→ Entries supplied:
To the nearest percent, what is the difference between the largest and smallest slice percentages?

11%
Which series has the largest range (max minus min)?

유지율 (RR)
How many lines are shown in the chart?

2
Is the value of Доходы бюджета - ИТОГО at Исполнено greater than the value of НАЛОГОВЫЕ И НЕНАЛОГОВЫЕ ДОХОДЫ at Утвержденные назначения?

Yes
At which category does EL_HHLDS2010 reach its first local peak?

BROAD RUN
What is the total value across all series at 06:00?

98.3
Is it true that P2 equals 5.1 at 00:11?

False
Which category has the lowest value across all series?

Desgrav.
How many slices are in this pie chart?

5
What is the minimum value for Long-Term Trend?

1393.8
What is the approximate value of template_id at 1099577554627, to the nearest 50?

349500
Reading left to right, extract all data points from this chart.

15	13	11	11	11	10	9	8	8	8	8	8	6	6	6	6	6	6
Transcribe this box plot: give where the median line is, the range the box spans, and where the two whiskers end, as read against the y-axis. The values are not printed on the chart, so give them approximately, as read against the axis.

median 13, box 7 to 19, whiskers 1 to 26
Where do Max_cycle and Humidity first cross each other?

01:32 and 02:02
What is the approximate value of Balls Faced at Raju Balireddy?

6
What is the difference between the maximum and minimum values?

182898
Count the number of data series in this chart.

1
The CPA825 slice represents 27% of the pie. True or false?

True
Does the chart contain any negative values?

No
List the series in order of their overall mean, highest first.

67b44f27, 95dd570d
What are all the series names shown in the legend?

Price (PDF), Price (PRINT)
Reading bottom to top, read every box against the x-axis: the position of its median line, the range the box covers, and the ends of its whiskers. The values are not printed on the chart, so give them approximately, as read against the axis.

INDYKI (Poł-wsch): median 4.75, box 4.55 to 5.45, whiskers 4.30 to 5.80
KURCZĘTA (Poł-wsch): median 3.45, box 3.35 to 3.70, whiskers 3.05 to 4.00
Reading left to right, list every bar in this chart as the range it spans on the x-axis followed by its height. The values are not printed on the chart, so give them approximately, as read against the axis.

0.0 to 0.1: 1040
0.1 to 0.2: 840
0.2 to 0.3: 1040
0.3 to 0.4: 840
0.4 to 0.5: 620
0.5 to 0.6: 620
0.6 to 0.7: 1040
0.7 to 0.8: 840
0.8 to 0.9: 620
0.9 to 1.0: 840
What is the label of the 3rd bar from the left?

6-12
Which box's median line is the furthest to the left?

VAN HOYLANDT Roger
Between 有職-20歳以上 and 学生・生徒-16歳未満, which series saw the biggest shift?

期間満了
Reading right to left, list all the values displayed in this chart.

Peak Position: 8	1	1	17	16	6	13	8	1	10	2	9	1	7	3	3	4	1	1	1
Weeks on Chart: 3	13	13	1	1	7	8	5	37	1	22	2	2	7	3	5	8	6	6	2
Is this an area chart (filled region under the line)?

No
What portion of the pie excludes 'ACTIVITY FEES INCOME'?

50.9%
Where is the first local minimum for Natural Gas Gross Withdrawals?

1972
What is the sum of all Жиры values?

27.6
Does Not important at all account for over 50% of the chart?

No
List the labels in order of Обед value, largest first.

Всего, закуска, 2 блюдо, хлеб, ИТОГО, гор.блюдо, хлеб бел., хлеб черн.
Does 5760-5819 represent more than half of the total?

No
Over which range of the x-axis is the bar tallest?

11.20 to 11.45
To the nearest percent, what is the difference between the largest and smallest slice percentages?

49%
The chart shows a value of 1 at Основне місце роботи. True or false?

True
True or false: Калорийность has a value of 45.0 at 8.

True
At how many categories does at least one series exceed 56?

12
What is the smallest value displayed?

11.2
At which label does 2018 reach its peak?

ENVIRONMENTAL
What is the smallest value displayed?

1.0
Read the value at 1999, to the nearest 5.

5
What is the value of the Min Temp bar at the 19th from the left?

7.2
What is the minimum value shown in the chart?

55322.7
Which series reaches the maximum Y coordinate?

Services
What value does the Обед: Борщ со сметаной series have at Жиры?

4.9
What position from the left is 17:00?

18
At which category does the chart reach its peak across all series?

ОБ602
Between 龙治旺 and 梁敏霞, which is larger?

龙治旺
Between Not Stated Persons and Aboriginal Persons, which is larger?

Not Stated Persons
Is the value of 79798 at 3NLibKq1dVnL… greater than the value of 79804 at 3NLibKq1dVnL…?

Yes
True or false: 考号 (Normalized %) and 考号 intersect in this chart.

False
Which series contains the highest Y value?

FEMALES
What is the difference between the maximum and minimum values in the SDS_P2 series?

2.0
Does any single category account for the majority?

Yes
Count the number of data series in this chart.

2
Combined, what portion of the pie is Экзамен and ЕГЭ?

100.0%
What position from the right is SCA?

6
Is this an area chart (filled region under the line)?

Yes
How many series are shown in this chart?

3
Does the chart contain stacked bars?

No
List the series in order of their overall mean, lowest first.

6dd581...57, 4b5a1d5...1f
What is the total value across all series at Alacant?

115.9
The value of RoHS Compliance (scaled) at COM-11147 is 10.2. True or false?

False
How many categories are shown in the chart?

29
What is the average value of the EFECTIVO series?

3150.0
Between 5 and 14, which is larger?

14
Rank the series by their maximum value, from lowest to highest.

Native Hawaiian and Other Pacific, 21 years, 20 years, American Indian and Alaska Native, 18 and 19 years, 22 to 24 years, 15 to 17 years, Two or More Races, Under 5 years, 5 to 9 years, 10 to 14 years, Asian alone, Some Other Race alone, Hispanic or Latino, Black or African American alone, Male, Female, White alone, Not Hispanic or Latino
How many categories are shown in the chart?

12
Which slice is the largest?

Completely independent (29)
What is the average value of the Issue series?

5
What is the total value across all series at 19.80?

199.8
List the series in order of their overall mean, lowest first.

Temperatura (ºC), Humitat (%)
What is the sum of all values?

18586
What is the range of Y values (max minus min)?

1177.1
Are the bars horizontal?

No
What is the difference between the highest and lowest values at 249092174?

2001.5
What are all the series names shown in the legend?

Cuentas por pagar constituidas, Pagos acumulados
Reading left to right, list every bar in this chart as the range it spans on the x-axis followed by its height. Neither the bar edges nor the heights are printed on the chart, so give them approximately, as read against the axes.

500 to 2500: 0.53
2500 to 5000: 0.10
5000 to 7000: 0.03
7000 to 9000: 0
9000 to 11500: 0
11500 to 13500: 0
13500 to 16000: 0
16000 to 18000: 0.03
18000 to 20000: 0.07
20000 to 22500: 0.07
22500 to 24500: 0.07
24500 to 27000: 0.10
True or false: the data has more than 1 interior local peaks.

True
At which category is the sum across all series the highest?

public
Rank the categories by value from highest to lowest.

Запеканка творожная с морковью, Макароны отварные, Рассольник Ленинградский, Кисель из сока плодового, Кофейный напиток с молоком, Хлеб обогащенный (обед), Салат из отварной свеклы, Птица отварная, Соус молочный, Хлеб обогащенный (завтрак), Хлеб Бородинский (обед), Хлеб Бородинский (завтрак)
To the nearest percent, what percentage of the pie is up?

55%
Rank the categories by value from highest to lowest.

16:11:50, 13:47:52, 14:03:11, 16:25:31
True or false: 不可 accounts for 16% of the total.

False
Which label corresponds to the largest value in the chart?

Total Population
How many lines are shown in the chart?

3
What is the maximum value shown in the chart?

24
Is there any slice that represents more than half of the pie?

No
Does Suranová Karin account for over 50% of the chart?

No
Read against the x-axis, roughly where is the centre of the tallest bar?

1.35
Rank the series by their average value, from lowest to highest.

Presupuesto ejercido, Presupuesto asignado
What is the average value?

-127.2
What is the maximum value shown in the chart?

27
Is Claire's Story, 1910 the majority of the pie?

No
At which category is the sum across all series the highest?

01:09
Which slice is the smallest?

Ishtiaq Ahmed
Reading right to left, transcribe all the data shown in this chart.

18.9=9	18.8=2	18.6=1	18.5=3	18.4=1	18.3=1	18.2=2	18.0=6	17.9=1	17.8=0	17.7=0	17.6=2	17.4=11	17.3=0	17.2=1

→ Requirement:
Reproduce the data verbatim, starting with the line containing "01:32 and 02:02" and continuing through the line containing "The CPA825 slice", both included.

→ Expected answer:
01:32 and 02:02
What is the approximate value of Balls Faced at Raju Balireddy?

6
What is the difference between the maximum and minimum values?

182898
Count the number of data series in this chart.

1
The CPA825 slice represents 27% of the pie. True or false?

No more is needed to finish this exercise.